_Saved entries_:
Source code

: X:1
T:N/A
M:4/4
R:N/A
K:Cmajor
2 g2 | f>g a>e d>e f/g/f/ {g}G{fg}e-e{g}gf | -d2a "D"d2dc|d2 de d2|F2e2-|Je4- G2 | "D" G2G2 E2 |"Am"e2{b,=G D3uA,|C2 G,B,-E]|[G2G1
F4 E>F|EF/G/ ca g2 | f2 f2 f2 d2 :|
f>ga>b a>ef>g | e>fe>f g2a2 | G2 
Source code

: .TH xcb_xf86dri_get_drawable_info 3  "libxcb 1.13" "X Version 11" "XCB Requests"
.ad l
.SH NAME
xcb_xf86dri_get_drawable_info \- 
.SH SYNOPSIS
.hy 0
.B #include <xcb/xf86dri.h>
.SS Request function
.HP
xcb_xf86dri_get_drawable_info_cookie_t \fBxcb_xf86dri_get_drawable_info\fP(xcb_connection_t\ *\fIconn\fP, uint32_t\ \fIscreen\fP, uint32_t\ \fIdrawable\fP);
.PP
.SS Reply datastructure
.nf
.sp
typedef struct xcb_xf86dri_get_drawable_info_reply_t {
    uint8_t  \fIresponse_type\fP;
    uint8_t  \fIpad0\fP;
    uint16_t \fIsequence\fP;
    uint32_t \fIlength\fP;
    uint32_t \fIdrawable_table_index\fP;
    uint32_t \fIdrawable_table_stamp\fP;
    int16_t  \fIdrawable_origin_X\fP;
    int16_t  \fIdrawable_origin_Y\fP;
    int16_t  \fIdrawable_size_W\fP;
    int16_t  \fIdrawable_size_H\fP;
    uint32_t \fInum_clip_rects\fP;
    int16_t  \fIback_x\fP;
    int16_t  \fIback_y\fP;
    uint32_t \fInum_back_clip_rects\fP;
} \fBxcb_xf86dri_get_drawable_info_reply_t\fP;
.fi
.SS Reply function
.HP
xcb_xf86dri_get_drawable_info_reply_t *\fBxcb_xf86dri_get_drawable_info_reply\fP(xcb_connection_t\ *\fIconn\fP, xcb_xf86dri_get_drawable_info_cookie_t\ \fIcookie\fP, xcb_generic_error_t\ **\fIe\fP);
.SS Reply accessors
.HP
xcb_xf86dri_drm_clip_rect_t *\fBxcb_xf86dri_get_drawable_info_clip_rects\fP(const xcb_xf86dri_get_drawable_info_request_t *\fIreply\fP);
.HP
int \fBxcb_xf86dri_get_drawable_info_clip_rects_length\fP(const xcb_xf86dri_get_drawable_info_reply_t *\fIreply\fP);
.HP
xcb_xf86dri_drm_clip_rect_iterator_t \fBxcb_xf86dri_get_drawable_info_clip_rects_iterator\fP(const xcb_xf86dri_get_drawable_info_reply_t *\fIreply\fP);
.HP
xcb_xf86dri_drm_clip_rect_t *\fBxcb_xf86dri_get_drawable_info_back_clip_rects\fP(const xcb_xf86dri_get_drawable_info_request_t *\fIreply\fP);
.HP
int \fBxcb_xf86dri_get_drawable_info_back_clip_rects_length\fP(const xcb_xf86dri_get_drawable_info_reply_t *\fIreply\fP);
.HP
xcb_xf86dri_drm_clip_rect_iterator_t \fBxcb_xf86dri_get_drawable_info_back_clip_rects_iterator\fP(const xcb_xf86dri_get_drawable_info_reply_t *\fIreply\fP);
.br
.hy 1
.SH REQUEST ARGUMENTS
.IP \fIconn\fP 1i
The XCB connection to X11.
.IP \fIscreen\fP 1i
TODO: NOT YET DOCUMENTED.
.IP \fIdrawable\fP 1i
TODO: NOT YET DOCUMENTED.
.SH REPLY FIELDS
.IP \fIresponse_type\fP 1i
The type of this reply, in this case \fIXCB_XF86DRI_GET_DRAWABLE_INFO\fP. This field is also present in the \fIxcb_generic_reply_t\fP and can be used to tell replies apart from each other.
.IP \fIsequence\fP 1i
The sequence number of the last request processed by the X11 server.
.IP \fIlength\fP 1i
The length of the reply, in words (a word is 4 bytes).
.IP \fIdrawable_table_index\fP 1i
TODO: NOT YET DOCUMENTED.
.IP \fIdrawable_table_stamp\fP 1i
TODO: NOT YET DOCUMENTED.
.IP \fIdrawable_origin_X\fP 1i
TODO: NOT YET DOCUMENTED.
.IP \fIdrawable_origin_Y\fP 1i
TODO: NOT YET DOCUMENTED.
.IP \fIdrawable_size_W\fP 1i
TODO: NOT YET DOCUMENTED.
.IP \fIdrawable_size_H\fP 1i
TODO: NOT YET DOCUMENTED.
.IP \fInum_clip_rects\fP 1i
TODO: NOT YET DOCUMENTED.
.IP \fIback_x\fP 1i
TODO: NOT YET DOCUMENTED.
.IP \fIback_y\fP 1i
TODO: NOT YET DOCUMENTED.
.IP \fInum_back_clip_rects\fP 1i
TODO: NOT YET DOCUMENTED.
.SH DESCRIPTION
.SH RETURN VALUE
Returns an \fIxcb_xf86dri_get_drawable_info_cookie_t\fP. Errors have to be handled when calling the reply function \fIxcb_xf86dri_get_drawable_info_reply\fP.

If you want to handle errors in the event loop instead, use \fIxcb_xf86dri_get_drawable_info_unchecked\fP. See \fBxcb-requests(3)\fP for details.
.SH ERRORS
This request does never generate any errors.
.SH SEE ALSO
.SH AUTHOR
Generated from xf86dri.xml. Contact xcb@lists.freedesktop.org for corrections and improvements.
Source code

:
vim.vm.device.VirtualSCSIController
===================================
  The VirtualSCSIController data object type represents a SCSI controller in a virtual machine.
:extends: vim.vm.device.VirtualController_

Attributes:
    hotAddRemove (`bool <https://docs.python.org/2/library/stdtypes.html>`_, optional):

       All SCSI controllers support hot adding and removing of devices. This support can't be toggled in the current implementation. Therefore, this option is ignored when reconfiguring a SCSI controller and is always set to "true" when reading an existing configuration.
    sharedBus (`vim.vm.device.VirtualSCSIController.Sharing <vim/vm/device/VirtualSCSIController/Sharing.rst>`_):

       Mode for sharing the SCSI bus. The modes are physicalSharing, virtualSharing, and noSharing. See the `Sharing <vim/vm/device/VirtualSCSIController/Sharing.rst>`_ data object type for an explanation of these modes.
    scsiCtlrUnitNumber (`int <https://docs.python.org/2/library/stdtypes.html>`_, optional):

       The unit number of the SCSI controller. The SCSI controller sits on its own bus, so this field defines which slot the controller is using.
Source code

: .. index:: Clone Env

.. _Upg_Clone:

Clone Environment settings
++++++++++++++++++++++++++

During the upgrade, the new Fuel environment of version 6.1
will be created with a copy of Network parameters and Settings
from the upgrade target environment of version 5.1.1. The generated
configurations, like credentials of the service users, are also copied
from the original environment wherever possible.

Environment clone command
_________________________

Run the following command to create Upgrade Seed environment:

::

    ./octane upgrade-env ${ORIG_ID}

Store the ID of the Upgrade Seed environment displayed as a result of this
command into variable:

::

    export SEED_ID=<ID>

_ACTIVITY_: The goal is a faithful transcription of every entry above.

_SOLUTION FOR THIS EXERCISE_:
Source code

: X:1
T:N/A
M:4/4
R:N/A
K:Cmajor
2 g2 | f>g a>e d>e f/g/f/ {g}G{fg}e-e{g}gf | -d2a "D"d2dc|d2 de d2|F2e2-|Je4- G2 | "D" G2G2 E2 |"Am"e2{b,=G D3uA,|C2 G,B,-E]|[G2G1
F4 E>F|EF/G/ ca g2 | f2 f2 f2 d2 :|
f>ga>b a>ef>g | e>fe>f g2a2 | G2 
Source code

: .TH xcb_xf86dri_get_drawable_info 3  "libxcb 1.13" "X Version 11" "XCB Requests"
.ad l
.SH NAME
xcb_xf86dri_get_drawable_info \- 
.SH SYNOPSIS
.hy 0
.B #include <xcb/xf86dri.h>
.SS Request function
.HP
xcb_xf86dri_get_drawable_info_cookie_t \fBxcb_xf86dri_get_drawable_info\fP(xcb_connection_t\ *\fIconn\fP, uint32_t\ \fIscreen\fP, uint32_t\ \fIdrawable\fP);
.PP
.SS Reply datastructure
.nf
.sp
typedef struct xcb_xf86dri_get_drawable_info_reply_t {
    uint8_t  \fIresponse_type\fP;
    uint8_t  \fIpad0\fP;
    uint16_t \fIsequence\fP;
    uint32_t \fIlength\fP;
    uint32_t \fIdrawable_table_index\fP;
    uint32_t \fIdrawable_table_stamp\fP;
    int16_t  \fIdrawable_origin_X\fP;
    int16_t  \fIdrawable_origin_Y\fP;
    int16_t  \fIdrawable_size_W\fP;
    int16_t  \fIdrawable_size_H\fP;
    uint32_t \fInum_clip_rects\fP;
    int16_t  \fIback_x\fP;
    int16_t  \fIback_y\fP;
    uint32_t \fInum_back_clip_rects\fP;
} \fBxcb_xf86dri_get_drawable_info_reply_t\fP;
.fi
.SS Reply function
.HP
xcb_xf86dri_get_drawable_info_reply_t *\fBxcb_xf86dri_get_drawable_info_reply\fP(xcb_connection_t\ *\fIconn\fP, xcb_xf86dri_get_drawable_info_cookie_t\ \fIcookie\fP, xcb_generic_error_t\ **\fIe\fP);
.SS Reply accessors
.HP
xcb_xf86dri_drm_clip_rect_t *\fBxcb_xf86dri_get_drawable_info_clip_rects\fP(const xcb_xf86dri_get_drawable_info_request_t *\fIreply\fP);
.HP
int \fBxcb_xf86dri_get_drawable_info_clip_rects_length\fP(const xcb_xf86dri_get_drawable_info_reply_t *\fIreply\fP);
.HP
xcb_xf86dri_drm_clip_rect_iterator_t \fBxcb_xf86dri_get_drawable_info_clip_rects_iterator\fP(const xcb_xf86dri_get_drawable_info_reply_t *\fIreply\fP);
.HP
xcb_xf86dri_drm_clip_rect_t *\fBxcb_xf86dri_get_drawable_info_back_clip_rects\fP(const xcb_xf86dri_get_drawable_info_request_t *\fIreply\fP);
.HP
int \fBxcb_xf86dri_get_drawable_info_back_clip_rects_length\fP(const xcb_xf86dri_get_drawable_info_reply_t *\fIreply\fP);
.HP
xcb_xf86dri_drm_clip_rect_iterator_t \fBxcb_xf86dri_get_drawable_info_back_clip_rects_iterator\fP(const xcb_xf86dri_get_drawable_info_reply_t *\fIreply\fP);
.br
.hy 1
.SH REQUEST ARGUMENTS
.IP \fIconn\fP 1i
The XCB connection to X11.
.IP \fIscreen\fP 1i
TODO: NOT YET DOCUMENTED.
.IP \fIdrawable\fP 1i
TODO: NOT YET DOCUMENTED.
.SH REPLY FIELDS
.IP \fIresponse_type\fP 1i
The type of this reply, in this case \fIXCB_XF86DRI_GET_DRAWABLE_INFO\fP. This field is also present in the \fIxcb_generic_reply_t\fP and can be used to tell replies apart from each other.
.IP \fIsequence\fP 1i
The sequence number of the last request processed by the X11 server.
.IP \fIlength\fP 1i
The length of the reply, in words (a word is 4 bytes).
.IP \fIdrawable_table_index\fP 1i
TODO: NOT YET DOCUMENTED.
.IP \fIdrawable_table_stamp\fP 1i
TODO: NOT YET DOCUMENTED.
.IP \fIdrawable_origin_X\fP 1i
TODO: NOT YET DOCUMENTED.
.IP \fIdrawable_origin_Y\fP 1i
TODO: NOT YET DOCUMENTED.
.IP \fIdrawable_size_W\fP 1i
TODO: NOT YET DOCUMENTED.
.IP \fIdrawable_size_H\fP 1i
TODO: NOT YET DOCUMENTED.
.IP \fInum_clip_rects\fP 1i
TODO: NOT YET DOCUMENTED.
.IP \fIback_x\fP 1i
TODO: NOT YET DOCUMENTED.
.IP \fIback_y\fP 1i
TODO: NOT YET DOCUMENTED.
.IP \fInum_back_clip_rects\fP 1i
TODO: NOT YET DOCUMENTED.
.SH DESCRIPTION
.SH RETURN VALUE
Returns an \fIxcb_xf86dri_get_drawable_info_cookie_t\fP. Errors have to be handled when calling the reply function \fIxcb_xf86dri_get_drawable_info_reply\fP.

If you want to handle errors in the event loop instead, use \fIxcb_xf86dri_get_drawable_info_unchecked\fP. See \fBxcb-requests(3)\fP for details.
.SH ERRORS
This request does never generate any errors.
.SH SEE ALSO
.SH AUTHOR
Generated from xf86dri.xml. Contact xcb@lists.freedesktop.org for corrections and improvements.
Source code

:
vim.vm.device.VirtualSCSIController
===================================
  The VirtualSCSIController data object type represents a SCSI controller in a virtual machine.
:extends: vim.vm.device.VirtualController_

Attributes:
    hotAddRemove (`bool <https://docs.python.org/2/library/stdtypes.html>`_, optional):

       All SCSI controllers support hot adding and removing of devices. This support can't be toggled in the current implementation. Therefore, this option is ignored when reconfiguring a SCSI controller and is always set to "true" when reading an existing configuration.
    sharedBus (`vim.vm.device.VirtualSCSIController.Sharing <vim/vm/device/VirtualSCSIController/Sharing.rst>`_):

       Mode for sharing the SCSI bus. The modes are physicalSharing, virtualSharing, and noSharing. See the `Sharing <vim/vm/device/VirtualSCSIController/Sharing.rst>`_ data object type for an explanation of these modes.
    scsiCtlrUnitNumber (`int <https://docs.python.org/2/library/stdtypes.html>`_, optional):

       The unit number of the SCSI controller. The SCSI controller sits on its own bus, so this field defines which slot the controller is using.
Source code

: .. index:: Clone Env

.. _Upg_Clone:

Clone Environment settings
++++++++++++++++++++++++++

During the upgrade, the new Fuel environment of version 6.1
will be created with a copy of Network parameters and Settings
from the upgrade target environment of version 5.1.1. The generated
configurations, like credentials of the service users, are also copied
from the original environment wherever possible.

Environment clone command
_________________________

Run the following command to create Upgrade Seed environment:

::

    ./octane upgrade-env ${ORIG_ID}

Store the ID of the Upgrade Seed environment displayed as a result of this
command into variable:

::

    export SEED_ID=<ID>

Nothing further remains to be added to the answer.